Proteinase K from Tritirachium album

Purified Proteinase K DNA free SAE0151 undergoes strict quality control testing to ensure the absence of detectable levels of contaminating DNA using 35 cycles PCR amplification of 16S and 18S rDNA using universal primer sets.

Proteinase K is a stable serine protease with broad substrate specificity. It degrades many proteins in the native state even in the presence of detergents. Proteinase K was isolated from a fungus able to grow on keratin and the enzyme can digest native keratin. The enzyme belongs to the subtilisin family with an active site catalytic triad (Asp39 -His69 -Ser224).
The predominant site of cleavage is the peptide bond adjacent to the carboxyl group of aliphatic and aromatic amino acids with blocked alpha amino groups. It is commonly used for its broad specificity. Proteinase K is usually denatured by subsequent phenol extractions.

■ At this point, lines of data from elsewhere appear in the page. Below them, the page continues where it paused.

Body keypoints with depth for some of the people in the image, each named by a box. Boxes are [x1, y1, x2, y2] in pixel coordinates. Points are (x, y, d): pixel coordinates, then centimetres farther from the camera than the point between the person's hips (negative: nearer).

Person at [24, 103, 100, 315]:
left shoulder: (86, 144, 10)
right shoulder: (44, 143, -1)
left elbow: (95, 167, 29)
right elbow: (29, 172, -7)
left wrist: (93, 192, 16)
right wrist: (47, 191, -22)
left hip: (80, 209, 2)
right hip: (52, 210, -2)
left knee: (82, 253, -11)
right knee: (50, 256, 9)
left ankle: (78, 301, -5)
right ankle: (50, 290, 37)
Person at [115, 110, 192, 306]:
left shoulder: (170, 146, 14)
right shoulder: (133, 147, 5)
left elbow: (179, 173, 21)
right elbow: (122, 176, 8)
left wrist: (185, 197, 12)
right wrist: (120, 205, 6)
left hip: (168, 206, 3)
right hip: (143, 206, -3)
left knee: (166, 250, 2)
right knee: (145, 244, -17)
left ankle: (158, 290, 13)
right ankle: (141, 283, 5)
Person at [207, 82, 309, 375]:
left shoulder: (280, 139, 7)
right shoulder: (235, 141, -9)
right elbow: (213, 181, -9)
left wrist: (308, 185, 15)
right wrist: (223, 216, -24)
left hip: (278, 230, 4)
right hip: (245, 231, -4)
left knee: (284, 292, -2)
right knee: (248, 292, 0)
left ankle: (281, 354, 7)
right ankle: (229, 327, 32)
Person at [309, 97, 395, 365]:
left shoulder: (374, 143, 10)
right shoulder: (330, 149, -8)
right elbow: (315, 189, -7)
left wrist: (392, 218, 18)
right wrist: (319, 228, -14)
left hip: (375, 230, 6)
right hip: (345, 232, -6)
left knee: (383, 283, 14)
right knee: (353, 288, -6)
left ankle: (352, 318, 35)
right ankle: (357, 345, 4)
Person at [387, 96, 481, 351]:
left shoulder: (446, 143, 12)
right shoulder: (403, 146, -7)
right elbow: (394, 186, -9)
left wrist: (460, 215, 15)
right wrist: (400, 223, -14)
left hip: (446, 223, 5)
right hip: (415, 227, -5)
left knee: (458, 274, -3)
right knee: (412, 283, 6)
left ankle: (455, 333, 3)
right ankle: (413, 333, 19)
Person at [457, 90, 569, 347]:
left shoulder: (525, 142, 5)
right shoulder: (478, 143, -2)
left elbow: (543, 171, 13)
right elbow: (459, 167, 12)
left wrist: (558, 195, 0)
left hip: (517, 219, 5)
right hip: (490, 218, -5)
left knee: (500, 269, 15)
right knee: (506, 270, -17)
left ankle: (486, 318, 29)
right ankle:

The study of microbial communities has been revolutionized in recent years by the widespread adoption of culture independent analytical techniques such as 16S rRNA gene sequencing and metagenomics. Since DNA contamination during sample preparation is a major problem of these sequence-based approaches, DNA extraction reagents free of DNA contaminates are essential.

Useful for the proteolytic inactivation of nucleases during the isolation of DNA and RNA.
Removes endotoxins that bind to cationic proteins such as lysozyme and ribonuclease A.
Reported useful for the isolation of hepatic, yeast, and mung bean mitochondria
Determination of enzyme localization on membranes
Treatment of paraffin embedded tissue sections to expose antigen binding sites for antibody labeling.
Digestion of proteins from brain tissue samples for prions in Transmissible Spongiform Encephalopathies (TSE) research.

Proteinase K is a stable and highly reactive serine protease. Evidence from crystal and molecular structure studies indicates the enzyme belongs to the subtilisin family with an active-site catalytic triad (Asp³⁹-His⁶⁹-Ser²²⁴). It is stable in a broad range of environments: pH, buffer salts, detergents (SDS), and temperature. In the presence of 0.1-0.5% SDS, proteinase K retains activity and will digest a variety of proteins and nucleases in DNA preparations without compromising the integrity of the isolated DNA.

Purified Proteinase K DNA free SAE0151 undergoes strict quality control testing to ensure it will be free of DNA contaminants, suitable for Microbiome research.

One unit will hydrolyze urea denatured hemoglobin to produce color equivalent to 1.0 micromole of tyrosine per minute at pH 7.5, 37°C (color per Folin-Ciocalteu reagent).

Proteinase K is active in 1% Triton X-100 and in 0.5% (w/v) SDS. SDS and urea will denature protein substrates resulting in increased digestion rates. Proteinase K itself is denatured much more slowly by these agents.